Bulk Requests

Hi everyone :slightly_smiling_face:

This is a notice to inform all those who have submitted bulk import requests that we are currently reviewing our policy and procedures for bulk requests sentences validation. At this time, we will not be ingesting any bulk sentences. We will provide the necessary information once this review process is complete. We apologize for any inconvenience this may cause.

Thank yiu



Thank you for the update on the bulk import requests review. I understand the need for a thorough review process to ensure quality and compliance.

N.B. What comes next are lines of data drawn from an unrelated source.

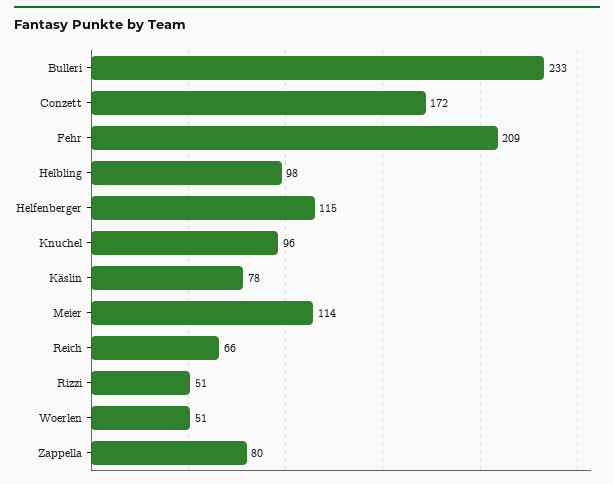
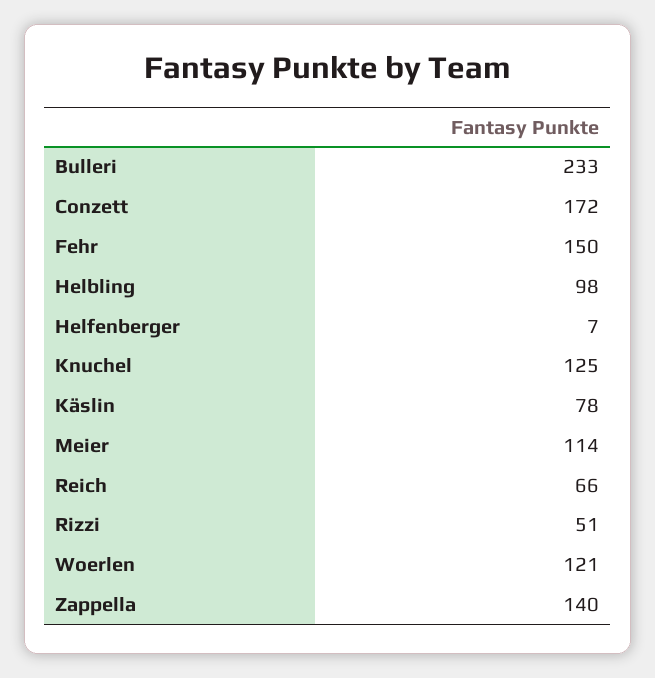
  {
    "Bulleri": 233,
    "Conzett": 172,
-   "Fehr": 209,
+   "Fehr": 150,
    "Helbling": 98,
-   "Helfenberger": 115,
+   "Helfenberger": 7,
-   "Knuchel": 96,
+   "Knuchel": 125,
    "Käslin": 78,
    "Meier": 114,
    "Reich": 66,
    "Rizzi": 51,
-   "Woerlen": 51,
+   "Woerlen": 121,
-   "Zappella": 80
+   "Zappella": 140
  }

I submitted approximately 2000 sentences a couple days ago, all from public domain articles on SNL.no, adhering to Mozilla Common Voice requirements. Extracted by a script accessing the SNL.no api

I’m eager to contribute these to the project. In light of the current pause on bulk imports, would it be acceptable for me to submit these sentences individually, or would you recommend that I wait until the review of the bulk import policy is completed?

Best regards

Hey @Gina_Moape, regardless of bulk or single, please also consider a change in the public sentence additions.

IMO, it is necessary to keep track of who added the sentence, so that you can reach them in case of problems (license, junk or low Q additions etc). The source field is not sufficient in bad additions, in some cases you need to remove all additions from a spammer for example.

I urge you to consider that only registered users can add sentences. Text corpora and its quality is the most important aspect of the dataset.